──────── DATA EXTRACTS

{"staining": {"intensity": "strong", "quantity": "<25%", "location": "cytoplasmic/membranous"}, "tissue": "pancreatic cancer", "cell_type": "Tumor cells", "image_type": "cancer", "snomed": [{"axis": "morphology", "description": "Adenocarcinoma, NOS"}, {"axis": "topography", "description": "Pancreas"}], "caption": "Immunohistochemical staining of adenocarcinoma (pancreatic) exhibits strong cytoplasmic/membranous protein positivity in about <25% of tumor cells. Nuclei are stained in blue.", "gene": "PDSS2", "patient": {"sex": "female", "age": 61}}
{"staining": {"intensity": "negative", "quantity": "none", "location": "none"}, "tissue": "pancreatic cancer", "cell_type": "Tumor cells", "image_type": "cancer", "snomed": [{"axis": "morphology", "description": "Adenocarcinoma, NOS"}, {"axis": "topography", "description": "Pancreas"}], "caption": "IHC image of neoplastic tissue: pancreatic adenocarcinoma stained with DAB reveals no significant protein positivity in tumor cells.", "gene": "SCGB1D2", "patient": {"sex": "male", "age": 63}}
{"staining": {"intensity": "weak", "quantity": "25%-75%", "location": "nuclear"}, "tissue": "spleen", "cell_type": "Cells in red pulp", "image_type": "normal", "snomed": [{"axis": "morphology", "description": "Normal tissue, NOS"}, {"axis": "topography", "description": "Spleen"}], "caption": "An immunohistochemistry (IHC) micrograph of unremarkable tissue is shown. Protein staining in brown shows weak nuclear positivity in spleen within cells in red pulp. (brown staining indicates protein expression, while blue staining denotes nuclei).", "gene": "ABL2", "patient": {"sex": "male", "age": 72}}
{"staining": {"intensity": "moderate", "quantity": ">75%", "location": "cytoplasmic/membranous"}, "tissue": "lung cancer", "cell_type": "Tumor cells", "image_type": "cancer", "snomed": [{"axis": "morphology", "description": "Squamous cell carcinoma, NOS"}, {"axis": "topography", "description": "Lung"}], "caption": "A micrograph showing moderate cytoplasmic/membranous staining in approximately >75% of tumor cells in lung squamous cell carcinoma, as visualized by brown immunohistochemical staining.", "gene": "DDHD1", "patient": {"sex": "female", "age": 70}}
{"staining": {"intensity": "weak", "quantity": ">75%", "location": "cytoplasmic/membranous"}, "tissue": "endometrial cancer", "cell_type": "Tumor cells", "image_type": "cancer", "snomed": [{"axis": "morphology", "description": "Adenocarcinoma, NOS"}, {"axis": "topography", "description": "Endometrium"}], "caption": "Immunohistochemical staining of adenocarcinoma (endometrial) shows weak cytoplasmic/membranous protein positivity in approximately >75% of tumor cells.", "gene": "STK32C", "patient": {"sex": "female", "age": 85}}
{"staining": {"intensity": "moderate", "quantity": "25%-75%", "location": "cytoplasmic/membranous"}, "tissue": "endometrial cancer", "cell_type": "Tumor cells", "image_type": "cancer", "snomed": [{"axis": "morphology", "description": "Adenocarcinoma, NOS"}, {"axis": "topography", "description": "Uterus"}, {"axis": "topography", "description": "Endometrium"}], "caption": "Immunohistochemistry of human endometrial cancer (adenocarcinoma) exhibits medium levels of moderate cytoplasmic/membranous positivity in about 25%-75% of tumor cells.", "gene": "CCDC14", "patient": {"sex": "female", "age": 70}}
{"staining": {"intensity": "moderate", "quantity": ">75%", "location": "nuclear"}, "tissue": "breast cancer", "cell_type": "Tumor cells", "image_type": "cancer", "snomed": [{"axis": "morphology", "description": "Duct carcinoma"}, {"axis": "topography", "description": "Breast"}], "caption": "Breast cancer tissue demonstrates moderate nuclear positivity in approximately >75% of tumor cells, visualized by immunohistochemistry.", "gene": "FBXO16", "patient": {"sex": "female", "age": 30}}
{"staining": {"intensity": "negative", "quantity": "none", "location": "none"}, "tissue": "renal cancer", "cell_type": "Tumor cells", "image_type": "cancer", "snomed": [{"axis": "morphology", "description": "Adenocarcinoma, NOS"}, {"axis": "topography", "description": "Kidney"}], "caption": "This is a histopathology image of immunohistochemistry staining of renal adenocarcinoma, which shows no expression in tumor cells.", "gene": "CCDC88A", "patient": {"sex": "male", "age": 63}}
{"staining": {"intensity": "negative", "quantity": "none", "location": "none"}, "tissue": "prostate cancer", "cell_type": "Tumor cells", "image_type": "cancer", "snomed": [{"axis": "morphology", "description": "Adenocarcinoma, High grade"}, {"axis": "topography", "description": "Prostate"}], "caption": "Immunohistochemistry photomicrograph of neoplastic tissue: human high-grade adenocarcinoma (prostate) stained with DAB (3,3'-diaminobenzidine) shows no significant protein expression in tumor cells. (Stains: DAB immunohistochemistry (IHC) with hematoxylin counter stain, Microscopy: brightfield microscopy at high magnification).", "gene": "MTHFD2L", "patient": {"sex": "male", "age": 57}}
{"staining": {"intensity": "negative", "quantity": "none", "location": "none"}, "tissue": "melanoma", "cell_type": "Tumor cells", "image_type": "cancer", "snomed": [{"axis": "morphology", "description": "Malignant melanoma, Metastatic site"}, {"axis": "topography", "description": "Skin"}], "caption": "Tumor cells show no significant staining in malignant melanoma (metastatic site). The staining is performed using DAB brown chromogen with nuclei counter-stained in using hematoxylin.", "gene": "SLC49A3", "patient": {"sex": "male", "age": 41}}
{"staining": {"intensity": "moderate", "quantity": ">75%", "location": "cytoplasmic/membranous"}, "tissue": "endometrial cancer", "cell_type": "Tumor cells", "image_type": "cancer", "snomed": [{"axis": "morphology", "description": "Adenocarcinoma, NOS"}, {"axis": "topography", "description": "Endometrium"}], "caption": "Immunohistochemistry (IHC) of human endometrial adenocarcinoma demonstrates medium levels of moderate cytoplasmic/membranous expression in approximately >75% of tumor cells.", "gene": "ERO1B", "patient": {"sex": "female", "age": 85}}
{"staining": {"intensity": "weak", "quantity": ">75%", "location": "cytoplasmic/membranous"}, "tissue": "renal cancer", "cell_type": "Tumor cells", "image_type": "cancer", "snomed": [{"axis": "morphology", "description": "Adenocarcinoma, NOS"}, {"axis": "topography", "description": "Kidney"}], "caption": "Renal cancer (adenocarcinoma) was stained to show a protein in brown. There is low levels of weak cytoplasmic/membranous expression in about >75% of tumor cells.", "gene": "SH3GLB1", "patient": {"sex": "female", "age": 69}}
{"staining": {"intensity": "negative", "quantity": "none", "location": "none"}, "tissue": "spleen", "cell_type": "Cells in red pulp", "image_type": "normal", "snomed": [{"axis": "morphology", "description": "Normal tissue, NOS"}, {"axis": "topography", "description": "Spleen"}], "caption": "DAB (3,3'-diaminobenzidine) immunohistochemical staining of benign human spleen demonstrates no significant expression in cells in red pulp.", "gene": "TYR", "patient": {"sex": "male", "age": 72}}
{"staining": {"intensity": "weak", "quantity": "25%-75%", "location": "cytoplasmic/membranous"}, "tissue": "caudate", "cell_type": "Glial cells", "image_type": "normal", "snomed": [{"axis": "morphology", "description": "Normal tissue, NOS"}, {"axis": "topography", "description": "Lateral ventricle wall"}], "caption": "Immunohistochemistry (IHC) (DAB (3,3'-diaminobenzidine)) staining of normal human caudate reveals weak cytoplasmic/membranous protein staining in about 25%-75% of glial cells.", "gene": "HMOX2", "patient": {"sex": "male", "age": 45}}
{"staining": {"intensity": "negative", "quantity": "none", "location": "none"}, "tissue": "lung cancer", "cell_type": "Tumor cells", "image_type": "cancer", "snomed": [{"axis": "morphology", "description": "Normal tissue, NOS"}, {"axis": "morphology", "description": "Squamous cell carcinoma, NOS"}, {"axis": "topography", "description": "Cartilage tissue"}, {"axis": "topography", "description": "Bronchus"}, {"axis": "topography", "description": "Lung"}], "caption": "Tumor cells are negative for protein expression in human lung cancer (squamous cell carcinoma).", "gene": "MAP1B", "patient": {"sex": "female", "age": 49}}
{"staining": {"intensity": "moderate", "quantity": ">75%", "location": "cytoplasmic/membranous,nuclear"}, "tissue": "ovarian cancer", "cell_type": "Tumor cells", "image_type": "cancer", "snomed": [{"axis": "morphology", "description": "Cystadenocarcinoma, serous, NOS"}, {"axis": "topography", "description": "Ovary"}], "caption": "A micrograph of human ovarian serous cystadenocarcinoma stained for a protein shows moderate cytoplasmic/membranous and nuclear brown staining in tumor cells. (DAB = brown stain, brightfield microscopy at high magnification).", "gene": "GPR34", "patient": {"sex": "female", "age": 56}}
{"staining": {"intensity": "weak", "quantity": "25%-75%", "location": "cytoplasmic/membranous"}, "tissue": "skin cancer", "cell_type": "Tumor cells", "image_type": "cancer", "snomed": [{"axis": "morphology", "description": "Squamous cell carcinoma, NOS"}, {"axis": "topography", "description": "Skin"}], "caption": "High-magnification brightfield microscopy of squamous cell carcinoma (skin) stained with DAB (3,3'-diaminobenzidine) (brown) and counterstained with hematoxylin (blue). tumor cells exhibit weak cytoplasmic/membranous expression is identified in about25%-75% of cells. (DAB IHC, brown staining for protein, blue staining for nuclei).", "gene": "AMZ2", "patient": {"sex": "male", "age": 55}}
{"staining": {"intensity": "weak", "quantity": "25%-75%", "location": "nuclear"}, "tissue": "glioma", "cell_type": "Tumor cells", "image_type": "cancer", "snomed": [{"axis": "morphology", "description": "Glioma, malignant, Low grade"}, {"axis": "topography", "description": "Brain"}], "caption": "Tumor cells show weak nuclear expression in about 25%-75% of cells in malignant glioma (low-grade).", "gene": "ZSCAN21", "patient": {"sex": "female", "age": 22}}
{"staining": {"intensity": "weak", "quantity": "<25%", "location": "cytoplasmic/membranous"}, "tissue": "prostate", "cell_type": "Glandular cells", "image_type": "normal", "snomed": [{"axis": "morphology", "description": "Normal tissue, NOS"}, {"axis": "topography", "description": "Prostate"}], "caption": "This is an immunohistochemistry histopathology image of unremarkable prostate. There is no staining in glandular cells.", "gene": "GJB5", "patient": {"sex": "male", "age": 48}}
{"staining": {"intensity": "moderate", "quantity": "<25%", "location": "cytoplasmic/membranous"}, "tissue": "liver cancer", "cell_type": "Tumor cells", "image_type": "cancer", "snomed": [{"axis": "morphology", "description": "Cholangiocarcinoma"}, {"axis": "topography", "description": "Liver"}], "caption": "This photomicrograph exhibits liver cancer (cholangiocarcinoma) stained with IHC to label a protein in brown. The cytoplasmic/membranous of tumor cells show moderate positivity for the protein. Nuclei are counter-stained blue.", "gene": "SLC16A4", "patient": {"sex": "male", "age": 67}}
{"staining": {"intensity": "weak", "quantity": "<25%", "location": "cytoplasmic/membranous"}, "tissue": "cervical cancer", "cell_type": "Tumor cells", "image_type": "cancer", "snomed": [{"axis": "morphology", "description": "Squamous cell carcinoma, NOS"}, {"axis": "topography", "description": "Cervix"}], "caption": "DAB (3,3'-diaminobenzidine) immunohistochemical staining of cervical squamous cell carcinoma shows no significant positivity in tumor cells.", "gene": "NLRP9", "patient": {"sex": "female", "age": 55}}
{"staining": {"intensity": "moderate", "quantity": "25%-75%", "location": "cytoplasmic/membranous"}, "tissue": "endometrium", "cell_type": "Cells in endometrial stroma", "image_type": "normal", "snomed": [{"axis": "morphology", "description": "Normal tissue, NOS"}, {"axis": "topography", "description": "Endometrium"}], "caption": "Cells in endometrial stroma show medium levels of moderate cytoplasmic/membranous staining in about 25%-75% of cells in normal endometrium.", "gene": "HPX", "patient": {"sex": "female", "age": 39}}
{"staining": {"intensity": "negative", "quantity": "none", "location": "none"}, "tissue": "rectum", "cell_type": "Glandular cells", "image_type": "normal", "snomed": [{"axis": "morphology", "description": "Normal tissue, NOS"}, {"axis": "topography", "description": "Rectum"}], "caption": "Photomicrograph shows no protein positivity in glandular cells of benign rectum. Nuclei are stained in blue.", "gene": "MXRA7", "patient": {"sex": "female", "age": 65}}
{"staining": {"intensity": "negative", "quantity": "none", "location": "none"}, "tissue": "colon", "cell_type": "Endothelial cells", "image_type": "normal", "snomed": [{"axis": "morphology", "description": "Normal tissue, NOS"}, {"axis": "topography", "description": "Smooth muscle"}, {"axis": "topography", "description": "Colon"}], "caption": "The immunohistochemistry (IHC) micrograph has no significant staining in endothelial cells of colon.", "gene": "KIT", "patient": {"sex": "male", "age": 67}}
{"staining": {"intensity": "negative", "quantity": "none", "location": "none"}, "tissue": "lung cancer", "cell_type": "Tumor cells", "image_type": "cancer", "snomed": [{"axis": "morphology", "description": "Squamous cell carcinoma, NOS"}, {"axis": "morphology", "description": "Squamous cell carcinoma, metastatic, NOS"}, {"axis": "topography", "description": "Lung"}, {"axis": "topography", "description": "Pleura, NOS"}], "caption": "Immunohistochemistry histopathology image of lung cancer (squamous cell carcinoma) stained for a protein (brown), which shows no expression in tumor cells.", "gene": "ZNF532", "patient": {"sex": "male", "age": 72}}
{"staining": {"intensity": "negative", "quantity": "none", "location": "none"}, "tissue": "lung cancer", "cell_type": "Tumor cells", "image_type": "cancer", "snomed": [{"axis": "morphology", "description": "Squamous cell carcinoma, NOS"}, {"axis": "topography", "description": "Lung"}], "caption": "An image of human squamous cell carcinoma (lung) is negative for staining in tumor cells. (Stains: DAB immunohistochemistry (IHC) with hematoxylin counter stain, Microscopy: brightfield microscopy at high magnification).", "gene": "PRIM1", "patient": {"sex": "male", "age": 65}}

────────────────

Extract from the records above the lines from the one containing "photomicrograph exhibits liver" to the one containing "staining of cervical", both lines included, exactly as they appear and with nothing else.

{"staining": {"intensity": "moderate", "quantity": "<25%", "location": "cytoplasmic/membranous"}, "tissue": "liver cancer", "cell_type": "Tumor cells", "image_type": "cancer", "snomed": [{"axis": "morphology", "description": "Cholangiocarcinoma"}, {"axis": "topography", "description": "Liver"}], "caption": "This photomicrograph exhibits liver cancer (cholangiocarcinoma) stained with IHC to label a protein in brown. The cytoplasmic/membranous of tumor cells show moderate positivity for the protein. Nuclei are counter-stained blue.", "gene": "SLC16A4", "patient": {"sex": "male", "age": 67}}
{"staining": {"intensity": "weak", "quantity": "<25%", "location": "cytoplasmic/membranous"}, "tissue": "cervical cancer", "cell_type": "Tumor cells", "image_type": "cancer", "snomed": [{"axis": "morphology", "description": "Squamous cell carcinoma, NOS"}, {"axis": "topography", "description": "Cervix"}], "caption": "DAB (3,3'-diaminobenzidine) immunohistochemical staining of cervical squamous cell carcinoma shows no significant positivity in tumor cells.", "gene": "NLRP9", "patient": {"sex": "female", "age": 55}}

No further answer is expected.